Add Support for Distribution Method for data mart in Azure Synapse Analytics
Description:
In Azure Synapse Analytics, fact tables distribution method reverting back to round robin once the ETL workflow runs, It looks like the process drops and re-creates the fact tables each time (or whenever this happens, the distribution method is reset).
In addition, the distribution method can be set in the data warehouse, but is not available as a setting in the data mart. Therefore, the distribution method is set to "Round Robin" by default, instead of Replicate or Hash (which is much more desirable for dimension and fact tables respectively).
Value Proposition:
I constantly have to manually maintain the distribution method settings on data mart tables because the default behavior does not perform very well in a Microsoft Azure environment. Fixing this will make the product usable.
Target Audience:
Developers
How does this help the user:
Our developer staff will not have to manually maintain these tables every time the code is "generated"... which is often in a development process.
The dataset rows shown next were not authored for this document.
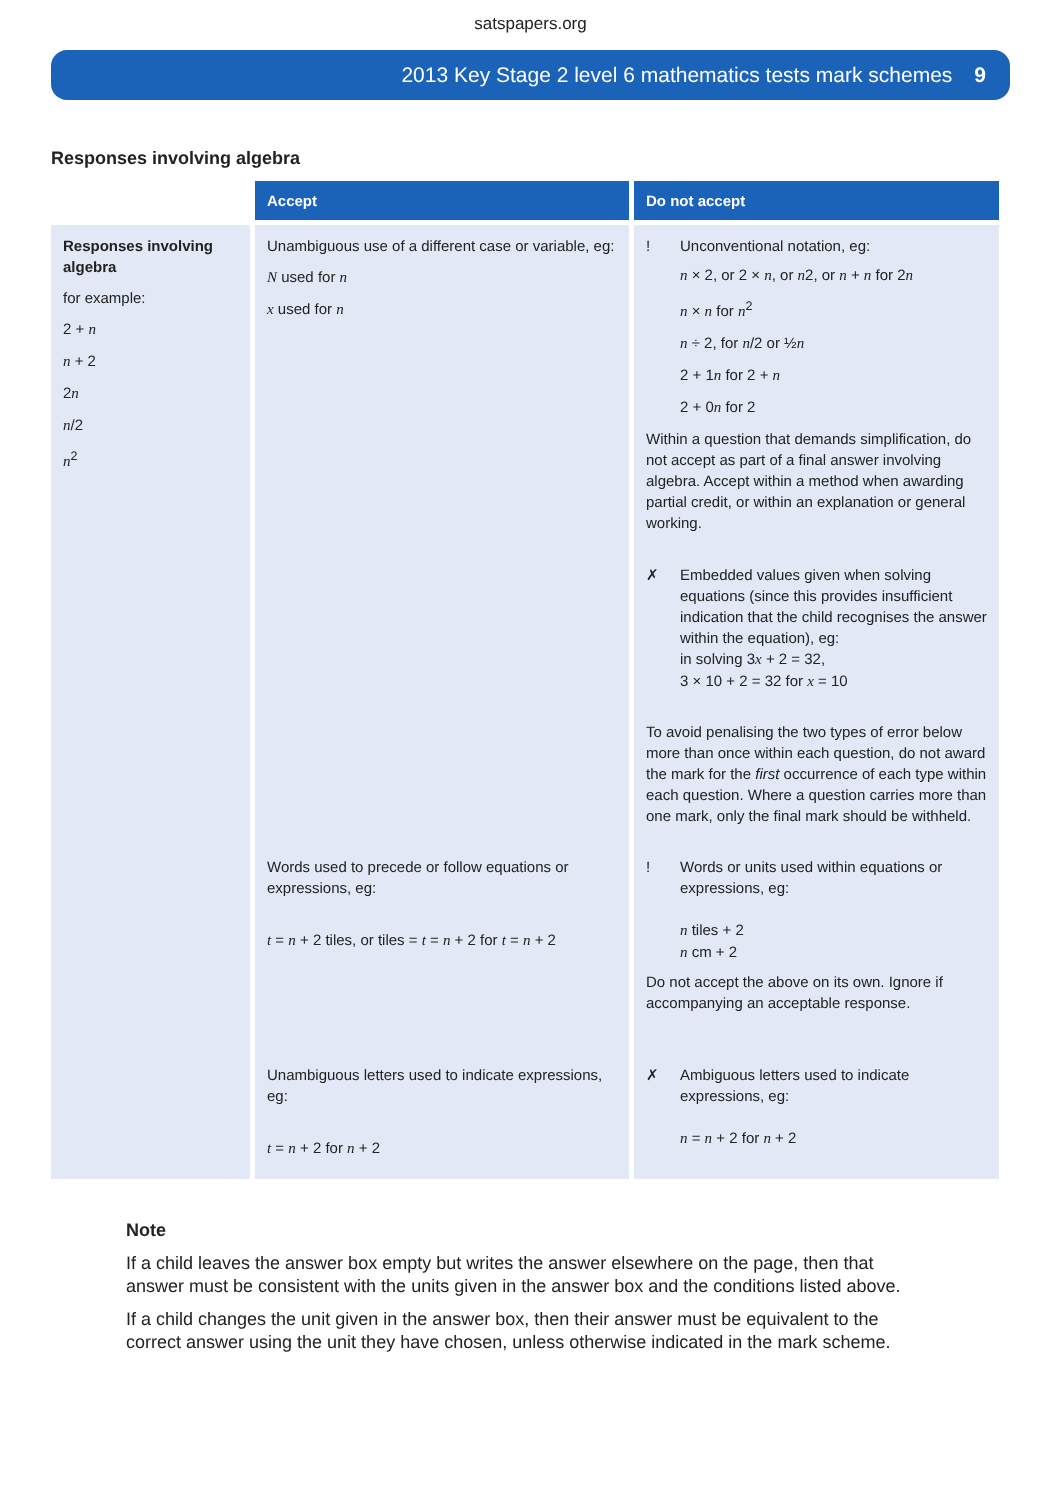satspapers.org
2013 Key Stage 2 level 6 mathematics tests mark schemes 9
Responses involving algebra
| | Accept | Do not accept |
| --- | --- | --- |
| Responses involving algebra for example: 2 + n n + 2 2 n n /2 n<sup>2</sup> | Unambiguous use of a different case or variable, eg: N used for n x used for n | ! Unconventional notation, eg: n × 2, or 2 × n , or n 2, or n + n for 2 n n × n for n<sup>2</sup> n ÷ 2, for n /2 or ½ n 2 + 1 n for 2 + n 2 + 0 n for 2 Within a question that demands simplification, do not accept as part of a final answer involving algebra. Accept within a method when awarding partial credit, or within an explanation or general working. ✗ Embedded values given when solving equations (since this provides insufficient indication that the child recognises the answer within the equation), eg: in solving 3 x + 2 = 32, 3 × 10 + 2 = 32 for x = 10 To avoid penalising the two types of error below more than once within each question, do not award the mark for the first occurrence of each type within each question. Where a question carries more than one mark, only the final mark should be withheld. |
| | Words used to precede or follow equations or expressions, eg: t = n + 2 tiles, or tiles = t = n + 2 for t = n + 2 | ! Words or units used within equations or expressions, eg: n tiles + 2 n cm + 2 Do not accept the above on its own. Ignore if accompanying an acceptable response. |
| | Unambiguous letters used to indicate expressions, eg: t = n + 2 for n + 2 | ✗ Ambiguous letters used to indicate expressions, eg: n = n + 2 for n + 2 |
Note
If a child leaves the answer box empty but writes the answer elsewhere on the page, then that answer must be consistent with the units given in the answer box and the conditions listed above.
If a child changes the unit given in the answer box, then their answer must be equivalent to the correct answer using the unit they have chosen, unless otherwise indicated in the mark scheme.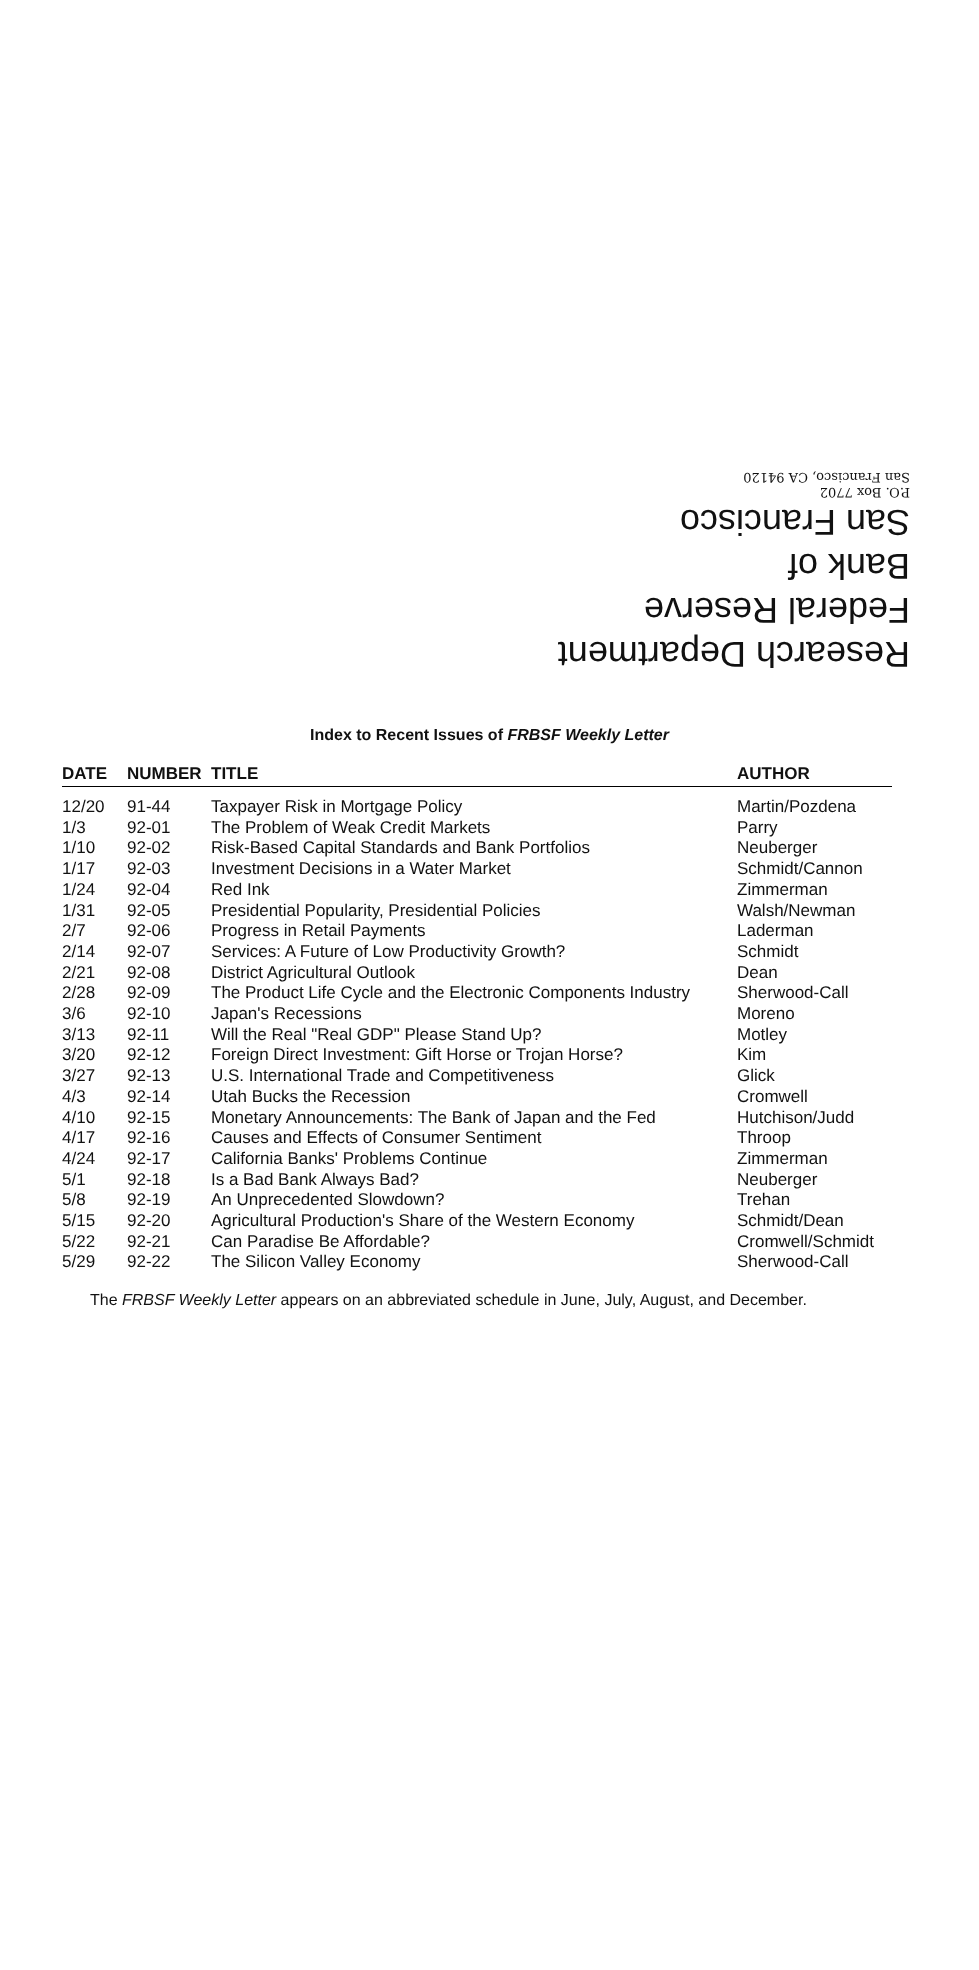Research Department
Federal Reserve
Bank of
San Francisco
P.O. Box 7702
San Francisco, CA 94120
Index to Recent Issues of FRBSF Weekly Letter
| DATE | NUMBER | TITLE | AUTHOR |
| --- | --- | --- | --- |
| 12/20 | 91-44 | Taxpayer Risk in Mortgage Policy | Martin/Pozdena |
| 1/3 | 92-01 | The Problem of Weak Credit Markets | Parry |
| 1/10 | 92-02 | Risk-Based Capital Standards and Bank Portfolios | Neuberger |
| 1/17 | 92-03 | Investment Decisions in a Water Market | Schmidt/Cannon |
| 1/24 | 92-04 | Red Ink | Zimmerman |
| 1/31 | 92-05 | Presidential Popularity, Presidential Policies | Walsh/Newman |
| 2/7 | 92-06 | Progress in Retail Payments | Laderman |
| 2/14 | 92-07 | Services: A Future of Low Productivity Growth? | Schmidt |
| 2/21 | 92-08 | District Agricultural Outlook | Dean |
| 2/28 | 92-09 | The Product Life Cycle and the Electronic Components Industry | Sherwood-Call |
| 3/6 | 92-10 | Japan's Recessions | Moreno |
| 3/13 | 92-11 | Will the Real "Real GDP" Please Stand Up? | Motley |
| 3/20 | 92-12 | Foreign Direct Investment: Gift Horse or Trojan Horse? | Kim |
| 3/27 | 92-13 | U.S. International Trade and Competitiveness | Glick |
| 4/3 | 92-14 | Utah Bucks the Recession | Cromwell |
| 4/10 | 92-15 | Monetary Announcements: The Bank of Japan and the Fed | Hutchison/Judd |
| 4/17 | 92-16 | Causes and Effects of Consumer Sentiment | Throop |
| 4/24 | 92-17 | California Banks' Problems Continue | Zimmerman |
| 5/1 | 92-18 | Is a Bad Bank Always Bad? | Neuberger |
| 5/8 | 92-19 | An Unprecedented Slowdown? | Trehan |
| 5/15 | 92-20 | Agricultural Production's Share of the Western Economy | Schmidt/Dean |
| 5/22 | 92-21 | Can Paradise Be Affordable? | Cromwell/Schmidt |
| 5/29 | 92-22 | The Silicon Valley Economy | Sherwood-Call |
The FRBSF Weekly Letter appears on an abbreviated schedule in June, July, August, and December.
That is correct... we have standardized on "State Oriented" facts because the behavior of "Transaction" facts won't work for us. There is no update, that we could see from our testing, to Transaction facts even though our data warehouse could have more recent changes. The Transaction fact seems to only ever show the original version of any of its facts. Because of this, we are forced to use the "State Oriented" facts and use a view to show the latest version of each fact to simulate the "Transaction" fact. We also can show all the fact versions for those that desire that as well. In any case, we need support to control the distribution method in the data mart, the data warehouse, as well as the staging areas to get performance on Synapse.